Gilda was busy making Pillow for Finley last night.
Most every baby becomes attached to some object—a stuffed toy, a blanket, a piece of cloth. For our son Dan it turned out to be a stuffed gingham pillow in the shape of a lion’s face with a fringed white mane all around. A friend had given it to Dan along with a matching blanket. Gilda tethered the pillow to his crib so it wouldn’t topple over on him as a newborn. After he became mobile and the threat of being buried by it subsided, Gilda released the pillow from the side of the crib. A few days later she discovered him sleeping on top of the pillow. Since that day some 31 years ago, Dan and Pillow, as the object of his affection came to be called, have been inseparable, through summer camp, college dormitory, shared apartments and now his married family home. Dan could sit for hours stroking the mane across his cheek, watching TV, reading a book, listening to music, dreaming, or just simply vegging out.
When we realized his early devotion to Pillow, we projected out a real fear. What if Pillow were lost? Or just left behind at someone’s house? Dan would be inconsolable. So Gilda secretly made a second Pillow. Every few weeks or so we’d switch them out and wash the used one. In between assignments, the second Pillow would await its turn on a top shelf in Dan’s closet. Dan was none the wiser for our deception.
As I stood at the bathroom sink shaving one morning when Dan was about 3, I was startled into action. Gilda was yelling to quickly come downstairs. I had reached the landing at the top of the stairs when I saw Dan standing at the bottom, holding Pillow and his twin, one in each hand. He was screaming, “Two. Two.” His joy was unbounded. His pleasure doubled. He understood and accepted completely the duality of Pillow’s existence. He loved both Pillows, though he probably favored the original.
Now that he’s a father, Dan’s trying to replicate his attachment to Pillow, hoping that Finley will bond with Gilda’s new creation. We, mostly Gilda with her sewing, are willing accomplices. But the track record of transmitting a favored object from one generation to the next is spotty. At least in our family.

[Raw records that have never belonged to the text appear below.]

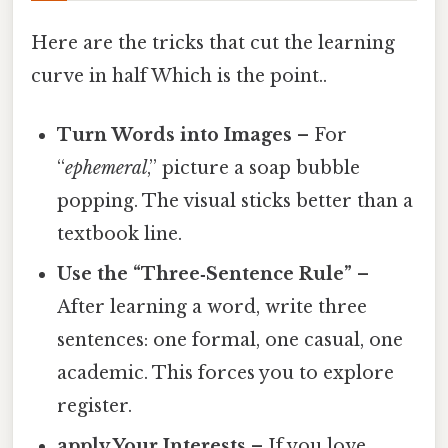
Here are the tricks that cut the learning
curve in half Which is the point..
Turn Words into Images
– For
“
ephemeral
,” picture a soap bubble
popping. The visual sticks better than a
textbook line.
Use the “Three‑Sentence Rule”
–
After learning a word, write three
sentences: one formal, one casual, one
academic. This forces you to explore
register.
apply Your Interests
– If you love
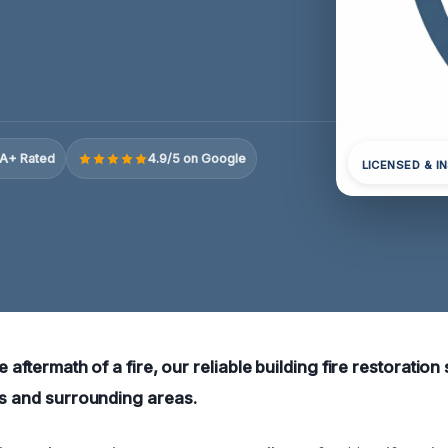
A+ Rated
4.9/5 on Google
LICENSED & I
e aftermath of a fire, our reliable building fire restoration
ns and surrounding areas.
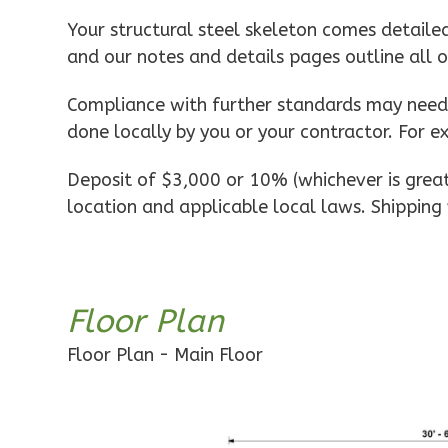
Pinnacle
Your structural steel skeleton comes detaile
Spanish
and our notes and details pages outline all 
1-
Bed/1-
Compliance with further standards may need t
Bath
done locally by you or your contractor. For e
Learn More
Deposit of $3,000 or 10% (whichever is greate
1
Bedroom
location and applicable local laws. Shipping 
1
Bathrooms
1
Floor
0
Garage
Reverse
Floor Plan
Floor Plan - Main Floor
Pinnacle
Craftsman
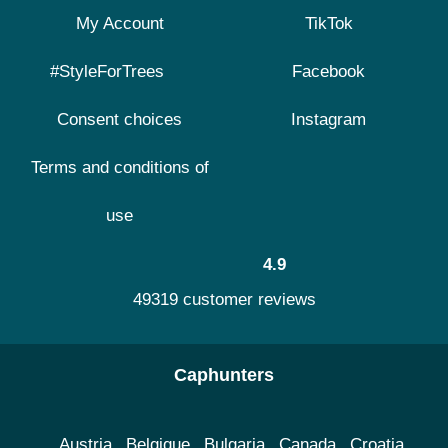
My Account
TikTok
#StyleForTrees
Facebook
Consent choices
Instagram
Terms and conditions of
use
4.9
49319 customer reviews
Caphunters
Austria
Belgique
Bulgaria
Canada
Croatia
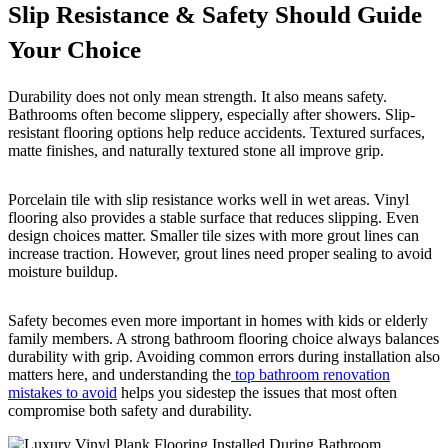
Slip Resistance & Safety Should Guide
Your Choice
Durability does not only mean strength. It also means safety.
Bathrooms often become slippery, especially after showers. Slip-
resistant flooring options help reduce accidents. Textured surfaces,
matte finishes, and naturally textured stone all improve grip.
Porcelain tile with slip resistance works well in wet areas. Vinyl
flooring also provides a stable surface that reduces slipping. Even
design choices matter. Smaller tile sizes with more grout lines can
increase traction. However, grout lines need proper sealing to avoid
moisture buildup.
Safety becomes even more important in homes with kids or elderly
family members. A strong bathroom flooring choice always balances
durability with grip. Avoiding common errors during installation also
matters here, and understanding the
top bathroom renovation
mistakes to avoid
helps you sidestep the issues that most often
compromise both safety and durability.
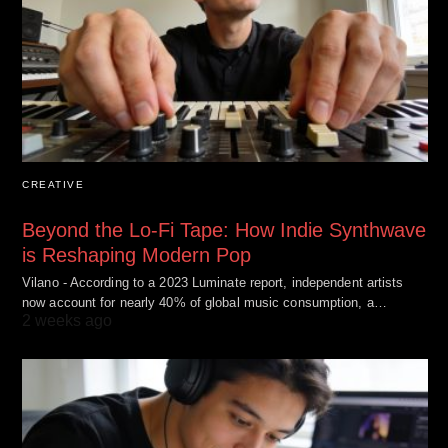
CREATIVE
Beyond the Lo-Fi Tape: How Indie Synthwave
is Reshaping Modern Pop
Vilano - According to a 2023 Luminate report, independent artists
now account for nearly 40% of global music consumption, a…
2 weeks ago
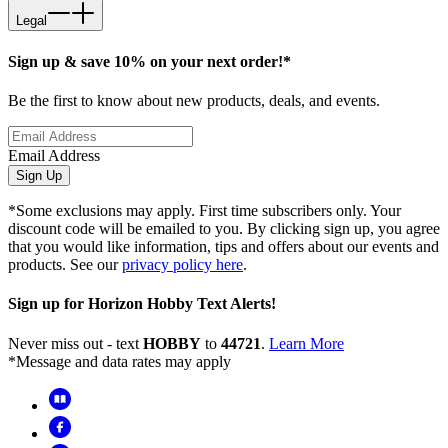
Legal
Sign up & save 10% on your next order!*
Be the first to know about new products, deals, and events.
Email Address
Sign Up
*Some exclusions may apply. First time subscribers only. Your
discount code will be emailed to you. By clicking sign up, you agree
that you would like information, tips and offers about our events and
products. See our
privacy policy here
.
Sign up for Horizon Hobby Text Alerts!
Never miss out - text
HOBBY
to
44721
.
Learn More
*Message and data rates may apply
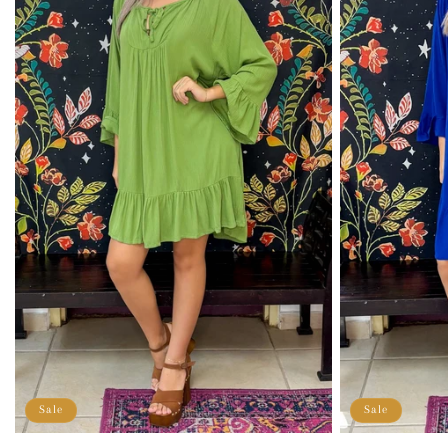
Sale
Sale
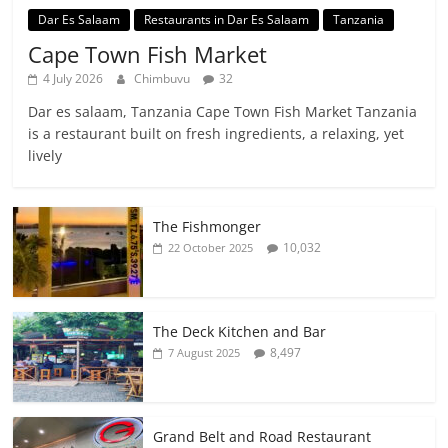
Dar Es Salaam
Restaurants in Dar Es Salaam
Tanzania
Cape Town Fish Market
4 July 2026
Chimbuvu
32
Dar es salaam, Tanzania Cape Town Fish Market Tanzania
is a restaurant built on fresh ingredients, a relaxing, yet
lively
The Fishmonger
10,032
22 October 2025
The Deck Kitchen and Bar
8,497
7 August 2025
Grand Belt and Road Restaurant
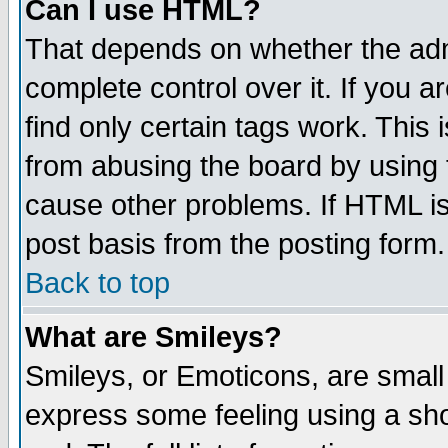
Can I use HTML?
That depends on whether the admi
complete control over it. If you ar
find only certain tags work. This 
from abusing the board by using 
cause other problems. If HTML is
post basis from the posting form.
Back to top
What are Smileys?
Smileys, or Emoticons, are small
express some feeling using a sho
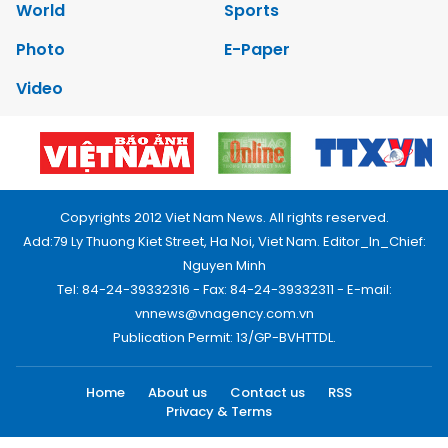
World
Sports
Photo
E-Paper
Video
Copyrights 2012 Viet Nam News. All rights reserved.
Add:79 Ly Thuong Kiet Street, Ha Noi, Viet Nam. Editor_In_Chief:
Nguyen Minh
Tel: 84-24-39332316 - Fax: 84-24-39332311 - E-mail:
vnnews@vnagency.com.vn
Publication Permit: 13/GP-BVHTTDL.
Home
About us
Contact us
RSS
Privacy & Terms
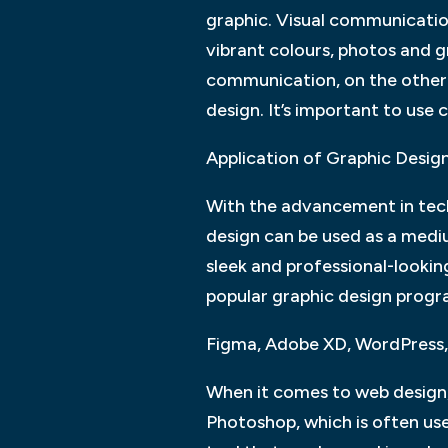
graphic. Visual communication 
vibrant colours, photos and g
communication, on the other h
design. It’s important to use c
Application of Graphic Desig
With the advancement in tech
design can be used as a mediu
sleek and professional-looki
popular graphic design progr
Figma, Adobe XD, WordPress,
When it comes to web design, 
Photoshop, which is often use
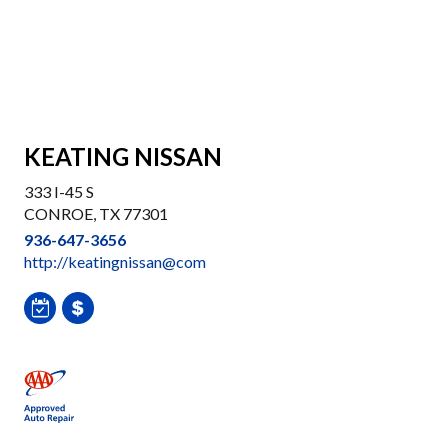
KEATING NISSAN
333 I-45 S
CONROE, TX 77301
936-647-3656
http://keatingnissan@com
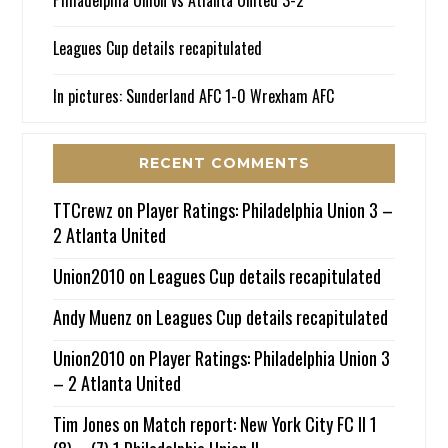
Leagues Cup details recapitulated
In pictures: Sunderland AFC 1-0 Wrexham AFC
RECENT COMMENTS
TTCrewz
on
Player Ratings: Philadelphia Union 3 –
2 Atlanta United
Union2010
on
Leagues Cup details recapitulated
Andy Muenz
on
Leagues Cup details recapitulated
Union2010
on
Player Ratings: Philadelphia Union 3
– 2 Atlanta United
Tim Jones
on
Match report: New York City FC II 1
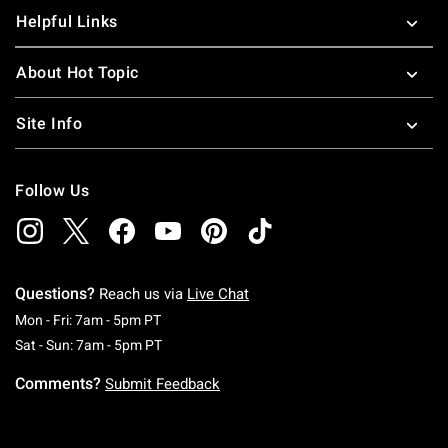
Helpful Links
About Hot Topic
Site Info
Follow Us
Questions?
Reach us via
Live Chat
Monday To Friday: 7 AM To 5 PM Pacific Time
Mon - Fri: 7am - 5pm PT
Saturday To Sunday: 7 AM To 5 PM Pacific Ti
Sat - Sun: 7am - 5pm PT
Comments?
Submit Feedback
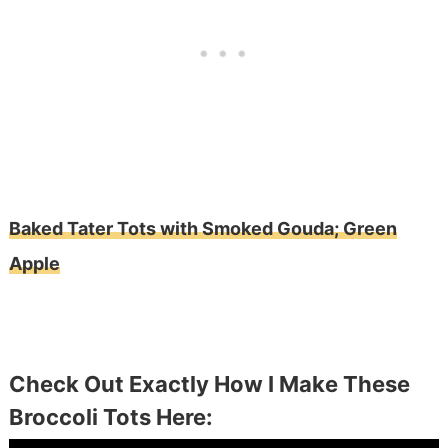
Baked Tater Tots with Smoked Gouda; Green
Apple
Check Out Exactly How I Make These
Broccoli Tots Here:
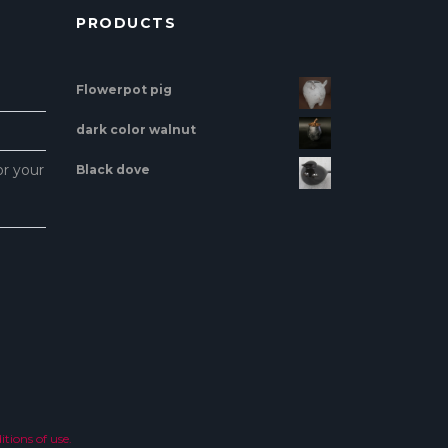
PRODUCTS
Flowerpot pig
dark color walnut
or your
Black dove
tions of use.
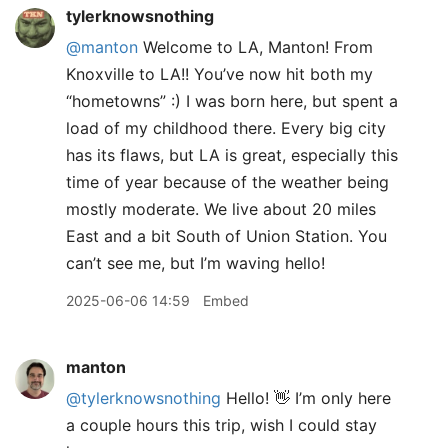
tylerknowsnothing
@manton
Welcome to LA, Manton! From
Knoxville to LA!! You’ve now hit both my
“hometowns” :) I was born here, but spent a
load of my childhood there. Every big city
has its flaws, but LA is great, especially this
time of year because of the weather being
mostly moderate. We live about 20 miles
East and a bit South of Union Station. You
can’t see me, but I’m waving hello!
2025-06-06 14:59
Embed
manton
@tylerknowsnothing
Hello! 👋 I’m only here
a couple hours this trip, wish I could stay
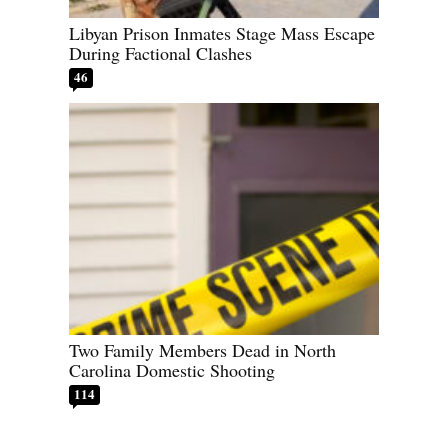
Libyan Prison Inmates Stage Mass Escape
During Factional Clashes
46
Two Family Members Dead in North
Carolina Domestic Shooting
114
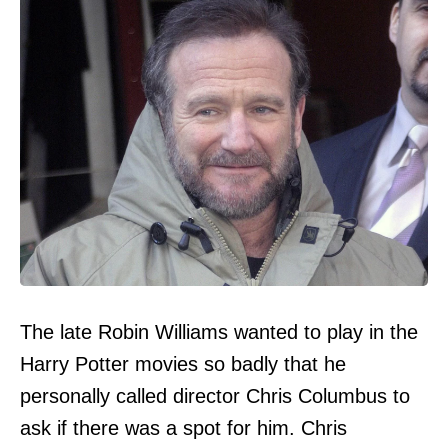
The late Robin Williams wanted to play in the
Harry Potter movies so badly that he
personally called director Chris Columbus to
ask if there was a spot for him. Chris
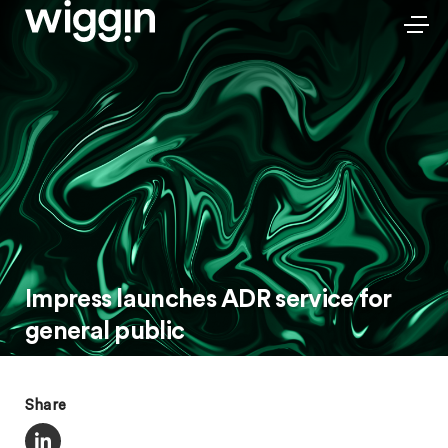
Impress launches ADR service for
general public
Share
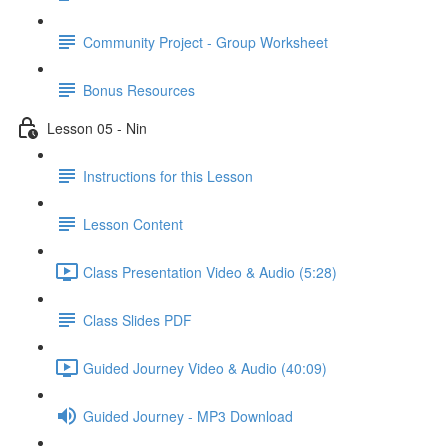
Community Project - Group Worksheet
Bonus Resources
Lesson 05 - Nin
Instructions for this Lesson
Lesson Content
Class Presentation Video & Audio (5:28)
Class Slides PDF
Guided Journey Video & Audio (40:09)
Guided Journey - MP3 Download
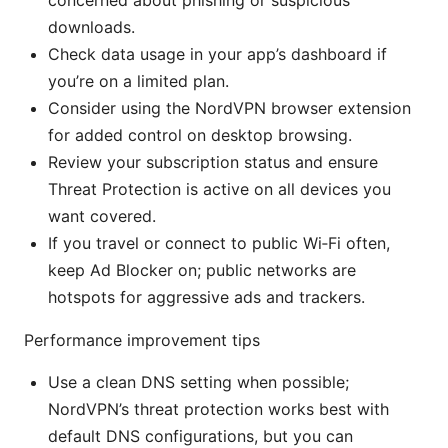
concerned about phishing or suspicious
downloads.
Check data usage in your app’s dashboard if
you’re on a limited plan.
Consider using the NordVPN browser extension
for added control on desktop browsing.
Review your subscription status and ensure
Threat Protection is active on all devices you
want covered.
If you travel or connect to public Wi‑Fi often,
keep Ad Blocker on; public networks are
hotspots for aggressive ads and trackers.
Performance improvement tips
Use a clean DNS setting when possible;
NordVPN’s threat protection works best with
default DNS configurations, but you can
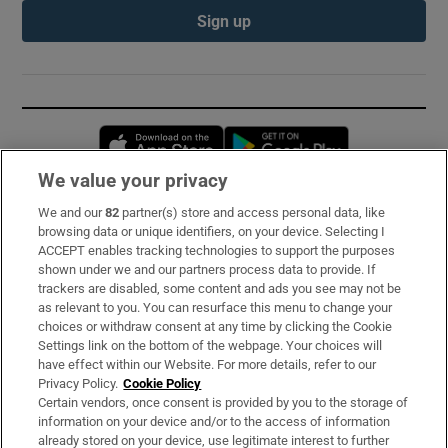
Sign up
Opens in new window
Opens in new 
We value your privacy
We and our
82
partner(s) store and access personal data, like
Subscribe
browsing data or unique identifiers, on your device. Selecting I
ACCEPT enables tracking technologies to support the purposes
Support
shown under we and our partners process data to provide. If
trackers are disabled, some content and ads you see may not be
About Us
as relevant to you. You can resurface this menu to change your
choices or withdraw consent at any time by clicking the Cookie
Irish Times Products & Services
Settings link on the bottom of the webpage. Your choices will
have effect within our Website. For more details, refer to our
Privacy Policy.
Cookie Policy
OUR PARTNERS:
Certain vendors, once consent is provided by you to the storage of
information on your device and/or to the access of information
already stored on your device, use legitimate interest to further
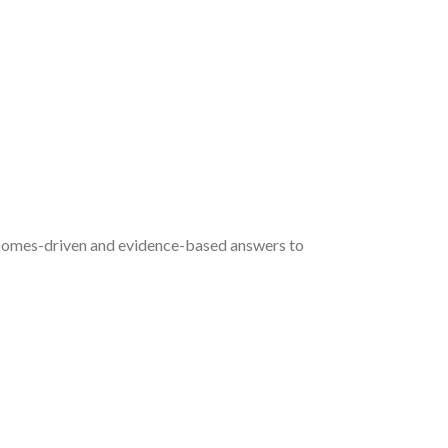
utcomes-driven and evidence-based answers to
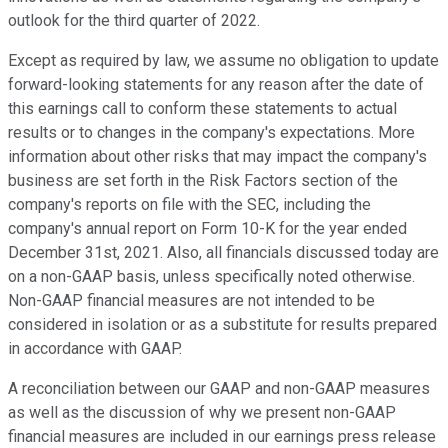
outlook for the third quarter of 2022.
Except as required by law, we assume no obligation to update
forward-looking statements for any reason after the date of
this earnings call to conform these statements to actual
results or to changes in the company's expectations. More
information about other risks that may impact the company's
business are set forth in the Risk Factors section of the
company's reports on file with the SEC, including the
company's annual report on Form 10-K for the year ended
December 31st, 2021. Also, all financials discussed today are
on a non-GAAP basis, unless specifically noted otherwise.
Non-GAAP financial measures are not intended to be
considered in isolation or as a substitute for results prepared
in accordance with GAAP.
A reconciliation between our GAAP and non-GAAP measures
as well as the discussion of why we present non-GAAP
financial measures are included in our earnings press release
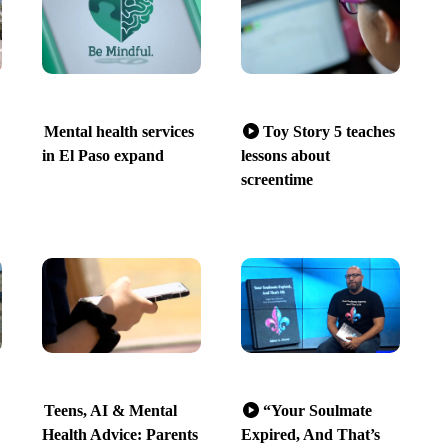
Mental health services
Toy Story 5 teaches
in El Paso expand
lessons about
screentime
Teens, AI & Mental
“Your Soulmate
Health Advice: Parents
Expired, And That’s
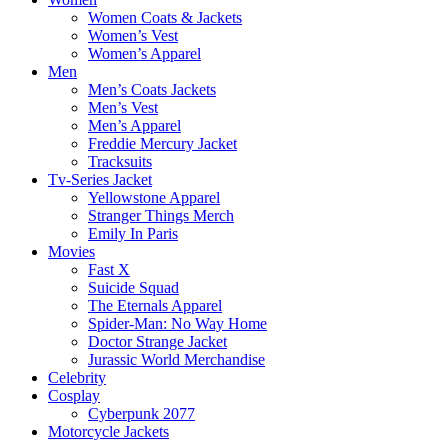
Women Coats & Jackets
Women’s Vest
Women’s Apparel
Men
Men’s Coats Jackets
Men’s Vest
Men’s Apparel
Freddie Mercury Jacket
Tracksuits
Tv-Series Jacket
Yellowstone Apparel
Stranger Things Merch
Emily In Paris
Movies
Fast X
Suicide Squad
The Eternals Apparel
Spider-Man: No Way Home
Doctor Strange Jacket
Jurassic World Merchandise
Celebrity
Cosplay
Cyberpunk 2077
Motorcycle Jackets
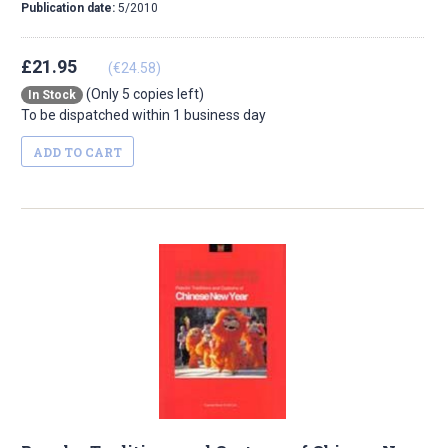
Publication date:
5/2010
£21.95
(€24.58)
(Only 5 copies left)
In Stock
To be dispatched within 1 business day
ADD TO CART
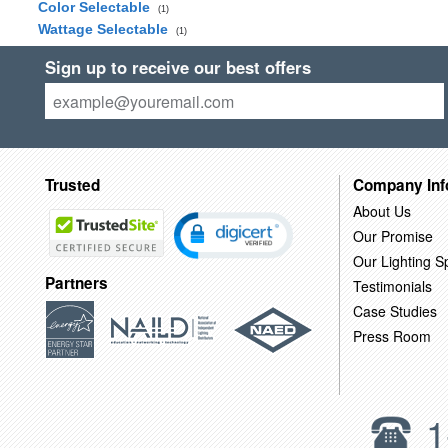
Color Selectable
(1)
Wattage Selectable
(1)
Sign up to receive our best offers
Trusted
Company Inf
About Us
Our Promise
Our Lighting Sp
Partners
Testimonials
Case Studies
Press Room
1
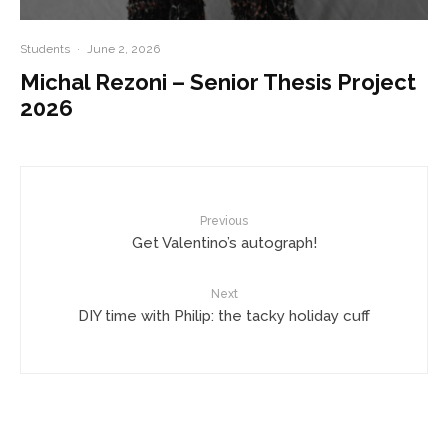
Students
·
June 2, 2026
Michal Rezoni – Senior Thesis Project
2026
Previous
Get Valentino’s autograph!
Next
DIY time with Philip: the tacky holiday cuff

When my brother, sister and I grew up, we each in turn latched onto a stuffed animal we called Bow-Wow. In truth, Bow-Wow was a lamb. Blame my brother for the zoological confusion. He named Bow-Wow. Bow-Wow remained a member of my childhood associations even after he was disposed of by our mother.
When Gilda was pregnant with Dan, we visited Carmel, Calif. In one of the town’s curio shops I saw a stuffed lamb. It was much smaller than Bow-Wow, but the attraction was magnetic. Surely Dan would bond with my version of Bow-Wow. We forced him into newborn pictures, first with Dan, then with Ellie.
Nothing. Nada. No chemistry at all. Today, as he has for more than 25 years, Bow-Wow Jr. rests stoically on a shelf in Ellie’s room. After 31 years in our household, he still has his eyes and nose, sure signs of childhood neglect, or more precisely, displacement by objects of affection chosen not by parents but by innocent young lives not tied to preconceptions or family history.